Smile. That's what you might find yourself having to do when you pay for things in the future if Alibaba has its way. The Chinese e-commerce company is testing a new payment system that uses facial recognition rather than fingerprint scanning to allow you to pay for things.

The Chinese company, that is bigger than PayPal, Amazon, eBay, and others put together, says it hopes the service, currently dubbed, Smile to Pay, would be in the hands of consumers by 2017.

Jack Ma, CEO of the Chinese company demoed the new payment system at German technology trade show CeBIT on Sunday.
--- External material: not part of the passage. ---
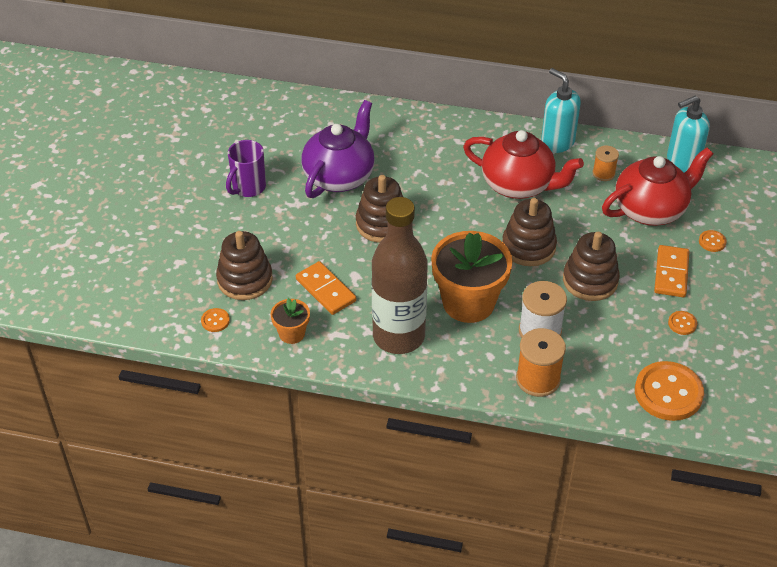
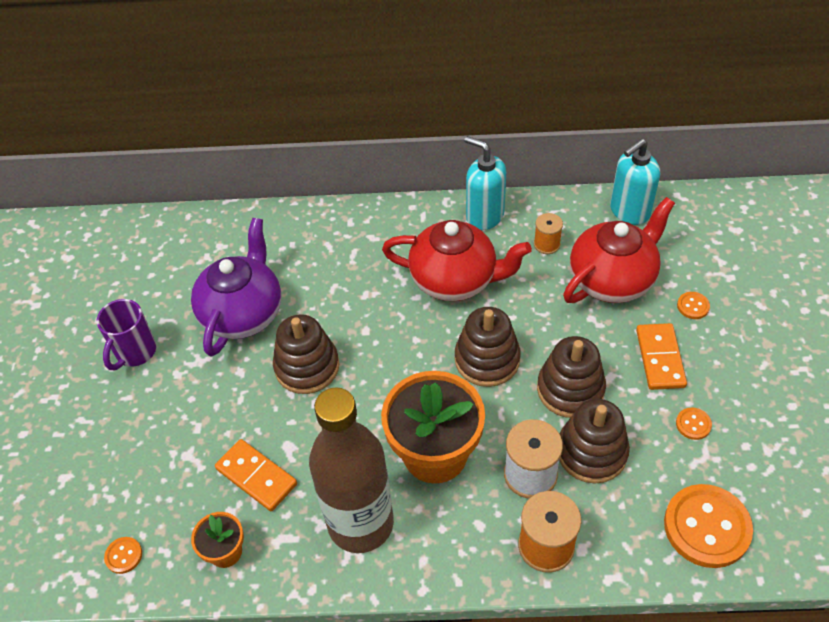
camera: 10 degrees left, 5 degrees up
(245, 280) = (152, 485): brown stacking toy -> brown stacking toy (591, 452)

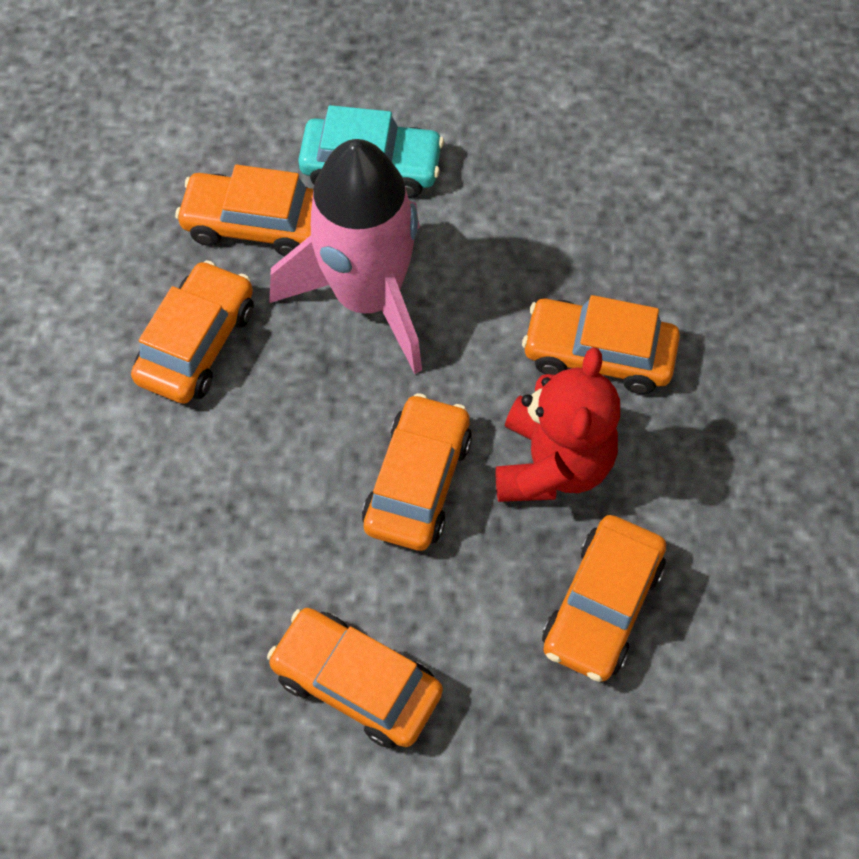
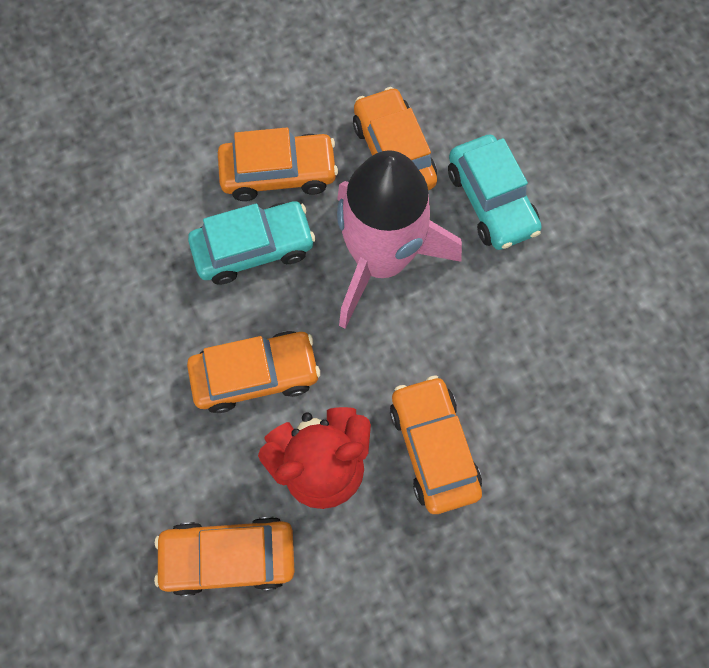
camera: 60 degrees right, 10 degrees up
(269, 412) = (254, 248): none -> turquoise car
(356, 683) = (89, 416): orange car -> none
The tech scans a users face via their smartphone to verify mobile payments.

The CEO didn't go into great detail of how the technology will detect faces however, or whether it can be spoofed by a face mask for example.  

Still in early beta, the service has been developed by the company's finance arm: Ant Financial, and is expected to be used by the company's Alipay customers if trials are successful.

"You forget your password, you worry about the securities ... today we show you a new technology in the future how people can buy things online."

In the demo on stage at the company's press conference, Ma pulled out his phone and bought a stamp from the Alibaba site, scanning his face with the smartphone's camera to confirm the purchase.

At the moment many companies are experimenting with different ways to pay either online or using a mobile device.

Halifax is currently trailing a wrist band that monitors a users ECG to make sure the person making the payment is who they say they are.